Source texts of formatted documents
++++++++++

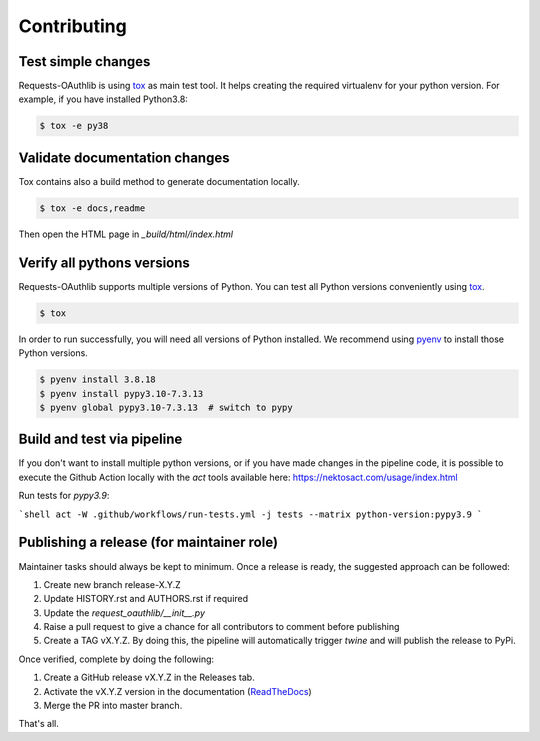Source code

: ============
Contributing
============

Test simple changes
===================

Requests-OAuthlib is using `tox`_ as main test tool.
It helps creating the required virtualenv for your python version.
For example, if you have installed Python3.8:

.. sourcecode:: bash

   $ tox -e py38


Validate documentation changes
==============================

Tox contains also a build method to generate documentation locally.

.. sourcecode:: bash

   $ tox -e docs,readme

Then open the HTML page in `_build/html/index.html`
   

Verify all pythons versions
===========================

Requests-OAuthlib supports multiple versions of Python.
You can test all Python versions conveniently using `tox`_.

.. sourcecode:: bash

   $ tox

In order to run successfully, you will need all versions of Python installed. We recommend using `pyenv`_ to install those Python versions.

.. sourcecode:: bash

   $ pyenv install 3.8.18
   $ pyenv install pypy3.10-7.3.13
   $ pyenv global pypy3.10-7.3.13  # switch to pypy


Build and test via pipeline
===========================

If you don't want to install multiple python versions, or if you have
made changes in the pipeline code, it is possible to execute the Github Action
locally with the `act` tools available here: https://nektosact.com/usage/index.html

Run tests for `pypy3.9`:

```shell
act -W .github/workflows/run-tests.yml -j tests --matrix python-version:pypy3.9
```

Publishing a release (for maintainer role)
==========================================

Maintainer tasks should always be kept to minimum. Once a release is ready, the suggested approach can be followed:

#. Create new branch release-X.Y.Z
#. Update HISTORY.rst and AUTHORS.rst if required
#. Update the `request_oauthlib/__init__.py`
#. Raise a pull request to give a chance for all contributors to comment before publishing
#. Create a TAG vX.Y.Z. By doing this, the pipeline will automatically trigger `twine` and will publish the release to PyPi.

Once verified, complete by doing the following:

#. Create a GitHub release vX.Y.Z in the Releases tab.
#. Activate the vX.Y.Z version in the documentation (`ReadTheDocs`_)
#. Merge the PR into master branch.

That's all.

.. _`tox`: https://tox.readthedocs.io/en/latest/install.html
.. _`virtualenv`: https://virtualenv.pypa.io/en/latest/installation/
.. _`pyenv`: https://github.com/pyenv/pyenv
.. _`ReadTheDocs`: https://readthedocs.org/projects/requests-oauthlib/versions/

++++++++++

▸ **INSTRUCTIONS FOR THE TASK**: Output the lines, exactly: the first line of the entries above, every line after it, and the line with "Requests-OAuthlib supports multiple" as the last. No pictures.

▸ **RESPONSE BELOW**:
Source code

: ============
Contributing
============

Test simple changes
===================

Requests-OAuthlib is using `tox`_ as main test tool.
It helps creating the required virtualenv for your python version.
For example, if you have installed Python3.8:

.. sourcecode:: bash

   $ tox -e py38


Validate documentation changes
==============================

Tox contains also a build method to generate documentation locally.

.. sourcecode:: bash

   $ tox -e docs,readme

Then open the HTML page in `_build/html/index.html`
   

Verify all pythons versions
===========================

Requests-OAuthlib supports multiple versions of Python.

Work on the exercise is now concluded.